Expérience 06
Boids
Trois règles locales et un seul rayon de perception suffisent à transformer un nuage de vitesses aléatoires en une nuée cohérente qui vire, se resserre et se disperse comme un seul organisme — sans qu'aucun individu ne connaisse le mouvement d'ensemble.
Qu'est-ce que Boids ?
Boids est un modèle de nuée : chaque individu — un boid — ne perçoit que ses voisins immédiats, à l'intérieur d'un seul rayon fixe, et leur applique trois règles à chaque pas de simulation. Séparation : s'écarter des voisins trop proches pour éviter la collision. Alignement : adopter la vitesse moyenne du voisinage. Cohésion : se rapprocher du centre de masse du voisinage. Ces trois forces, pondérées puis sommées, déterminent l'accélération du boid — rien d'autre n'entre dans le calcul.
À la différence des agents évolutifs de LifeLabs, il n'y a ici ni cerveau ni sélection : chaque boid applique les trois mêmes règles, avec les mêmes poids, à chaque pas, du premier au dernier individu — aucun paramètre n'est appris, aucune génération ne sélectionne les boids les plus aptes.
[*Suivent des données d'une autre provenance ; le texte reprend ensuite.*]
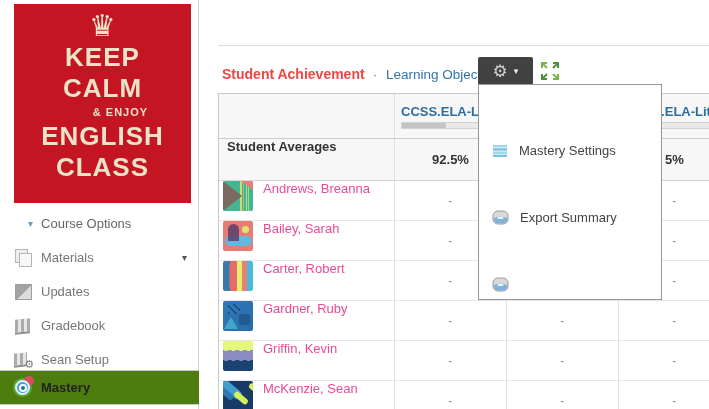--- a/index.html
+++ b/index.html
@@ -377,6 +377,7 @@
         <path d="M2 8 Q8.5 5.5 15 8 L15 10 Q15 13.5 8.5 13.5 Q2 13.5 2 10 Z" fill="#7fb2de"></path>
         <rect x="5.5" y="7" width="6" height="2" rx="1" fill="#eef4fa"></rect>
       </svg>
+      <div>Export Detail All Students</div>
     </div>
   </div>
Le comportement collectif n'est pas le produit d'un apprentissage, mais l'exécution répétée d'une règle fixe et purement locale.
Pourquoi c'est de l'émergence — un mouvement collectif, pas une coordination
Chaque run part de vitesses tirées au hasard, sans direction commune : au pas zéro, la nuée n'est qu'un nuage de points qui s'agitent chacun pour soi. Aucun boid ne connaît le cap du groupe, aucun message n'est échangé, aucune position cible n'est fixée à l'avance. Et pourtant, après quelques centaines de pas, un paramètre d'ordre — l'alignement moyen des vitesses individuelles — grimpe nettement au-dessus de ce qu'il vaudrait pour des vitesses indépendantes : la nuée s'est mise à voler dans une direction commune, à se scinder en quelques groupes cohérents, à se reformer après un croisement.
Cette hausse n'est pas un artefact de mesure : le test témoin du labo (le « golden test ») fait tourner la même simulation avec les trois règles désactivées — poids nuls, aucune interaction entre voisins — et le paramètre d'ordre y reste plat, proche de sa valeur pour des vitesses aléatoires indépendantes. La hausse observée quand les règles sont actives est donc bien attribuable aux trois règles elles-mêmes, pas à un biais du calcul ou de l'initialisation.
Piloter
Piloter la nuée
Rejeu d'une trajectoire
Le lecteur ci-dessous rejoue, image par image, les positions et vitesses enregistrées de la nuée au cours du run publié. Chaque boid part dans une direction aléatoire, puis les groupes se forment.
Chargement de la trajectoire…
Le rejeu n'a pas pu être chargé
La trajectoire de ce run n'a pas pu être récupérée. En attendant, voici une capture vidéo de la simulation, quand elle est disponible.
Les signes vitaux mesurés
Chaque run enregistre trois séries temporelles, calculées à intervalles réguliers pendant la simulation, qui servent de « signes vitaux » à la nuée observée :
- Paramètre d'ordre
- l'alignement moyen des vitesses individuelles, normalisé entre 0 (vitesses indépendantes, sans direction commune) et 1 (toute la nuée vole exactement dans la même direction) — le signal le plus direct de l'auto-organisation collective.
- Nombre de clusters
- le nombre de groupes spatialement distincts détectés dans la nuée — il retombe à un seul groupe quand la nuée se rassemble, et grimpe quand elle se scinde ou reste dispersée.
- Vitesse moyenne
- la vitesse moyenne des boids sur toute la nuée — elle indique si le groupe s'est stabilisé à une allure de croisière ou continue d'accélérer ou de ralentir globalement.